An avid organic gardener since a young age, Fleming combined his green thumb with his knowledge of the typical chemical makeup of IEDs to develop a formula that cultivates only lush and thriving plants, according to a news release from Sandia

The Formula for Safer Fertilizer

Fertilizers can contain calcium ammonium nitrate, from which ammonium nitrate is derived. Ammonium nitrate is highly explosive when mixed with fuel. Of the IEDs used in Afghanistan in 2012 that killed or injured almost 2,000 Americans, nearly 70 percent were made using ammonium nitrate-based fertilizer. At the end of 2012, Afghanistan banned ammonium nitrate-based fertilizers, although they are still accessible from neighboring nations like Pakistan, according to the DOD

With a loophole like that, a ban may not be as effective as governments would hope. Which is where Fleming and Sandia come in.

By separating the ammonium ion from the nitrate ion, the explosive qualities of the chemical compound can be neutralized. Fleming knew this and through testing and research developed a new formula for fertilizer, one utilizing ammonium sulfate and iron nitrate, which are not detonable, even when mixed with an otherwise explosive fuel. 

“It will make detonable types of fertilizer harder to get,” Fleming said in an interview with Healthline. 

While the replacement of detonable fertilizer with Fleming’s version across the globe won’t happen immediately, the hope is that supplementing the existing ammonium nitrate with an ammonium sulfate and iron nitrate formula will limit IED construction and make it all the more difficult.

Helping Growth

Obstruction of IED construction seems like enough of a coup for any one lab, but the new formula is actually great for cultivating crops. The iron component in Fleming’s formula can acidify soil, and therefore bring alkaline soil closer to a neutral pH, significantly improving crop yield.

"The closer you can get to organic gardens, the soil is going to be better off in the long run," Fleming said."In the best case scenario it’s going to make soils more fertile and bring the pH to neutral. And it’ll take less fertilizer to do that. The crops would be better."

Helping others cultivate crops isn’t the only area Sandia is looking to improve. 

Instead of patenting the new fertilizer formula, Sandia has opted to waive ownership rights to optimize the fertilizer’s potential in limiting IED threat and maximizing public good.

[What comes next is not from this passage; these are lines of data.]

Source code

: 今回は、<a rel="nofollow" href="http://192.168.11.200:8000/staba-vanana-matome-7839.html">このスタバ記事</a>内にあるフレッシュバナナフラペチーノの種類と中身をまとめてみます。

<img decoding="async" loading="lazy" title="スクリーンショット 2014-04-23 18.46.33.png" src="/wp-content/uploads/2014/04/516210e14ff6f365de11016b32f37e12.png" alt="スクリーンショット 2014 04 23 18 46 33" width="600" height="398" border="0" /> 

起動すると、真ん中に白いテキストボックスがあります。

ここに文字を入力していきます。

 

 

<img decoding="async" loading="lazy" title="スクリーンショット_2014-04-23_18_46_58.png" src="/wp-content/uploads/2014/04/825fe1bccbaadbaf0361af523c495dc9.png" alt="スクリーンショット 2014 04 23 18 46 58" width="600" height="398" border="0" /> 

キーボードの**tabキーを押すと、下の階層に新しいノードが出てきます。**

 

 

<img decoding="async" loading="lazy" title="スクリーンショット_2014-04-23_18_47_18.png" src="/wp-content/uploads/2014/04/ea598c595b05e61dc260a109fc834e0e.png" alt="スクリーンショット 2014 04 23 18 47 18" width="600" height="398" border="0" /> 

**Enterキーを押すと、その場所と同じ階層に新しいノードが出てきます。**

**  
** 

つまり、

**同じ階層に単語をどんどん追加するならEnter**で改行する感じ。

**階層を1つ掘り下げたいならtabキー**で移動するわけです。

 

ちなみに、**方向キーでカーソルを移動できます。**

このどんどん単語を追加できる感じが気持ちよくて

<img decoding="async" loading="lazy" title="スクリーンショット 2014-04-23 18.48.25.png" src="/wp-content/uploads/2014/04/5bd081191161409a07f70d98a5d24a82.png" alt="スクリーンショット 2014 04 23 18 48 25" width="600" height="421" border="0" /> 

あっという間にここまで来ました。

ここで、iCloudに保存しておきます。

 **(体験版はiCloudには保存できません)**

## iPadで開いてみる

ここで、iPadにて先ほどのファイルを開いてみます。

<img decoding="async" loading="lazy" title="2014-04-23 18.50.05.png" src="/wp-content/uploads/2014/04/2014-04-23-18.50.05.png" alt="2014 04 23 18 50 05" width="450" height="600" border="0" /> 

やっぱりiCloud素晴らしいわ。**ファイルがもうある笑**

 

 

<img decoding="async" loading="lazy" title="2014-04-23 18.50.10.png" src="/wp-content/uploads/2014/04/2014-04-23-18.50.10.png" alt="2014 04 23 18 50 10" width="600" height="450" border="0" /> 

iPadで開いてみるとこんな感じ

However, a fully approved product is still a couple steps away, following proper testing and safety precautions,  Fleming says.

“I talked to a couple patent attorneys about what would be the quickest way to get [the fertilizer] to market and that was without a patent so anybody could take it and run with it,” Fleming said.

While Fleming and Sandia have done their part in clamping down on IED danger, they’ve also come up with a sentiment and approach to anti-terrorism measures that could have a worldwide impact. 

Ultimately, Fleming hopes their work gets people talking about other improvements to wartime situations.

“The thing is this is just one solution," he said. "I hope that it gets a lot of people talking and brainstorming. Brainstorming of many minds is the key to success."